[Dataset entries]
╭──
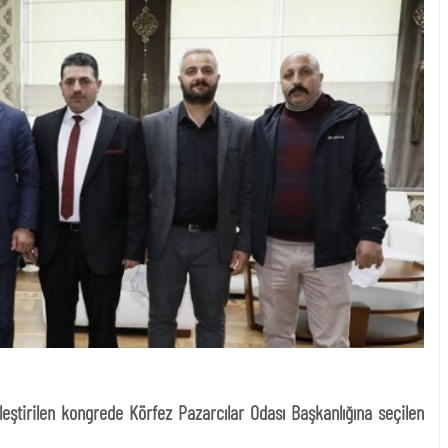
eştirilen kongrede Körfez Pazarcılar Odası Başkanlığına seçilen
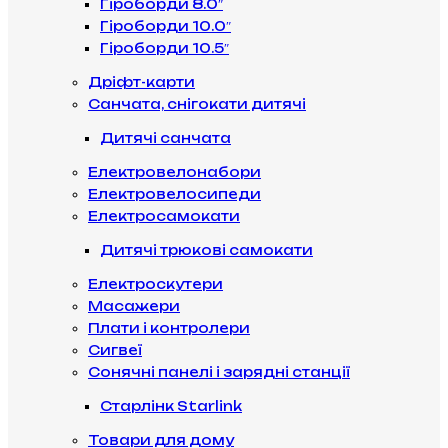
Гіроборди 8.0″
Гіроборди 10.0″
Гіроборди 10.5″
Дріфт-карти
Санчата, снігокати дитячі
Дитячі санчата
Електровелонабори
Електровелосипеди
Електросамокати
Дитячі трюкові самокати
Електроскутери
Масажери
Плати і контролери
Сигвеї
Сонячні панелі і зарядні станції
Старлінк Starlink
Товари для дому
╰──
_What to produce_. Tally the lines in the rows above that contain the word "Гіроборди" and state only the resulting number.

_Your response_. 3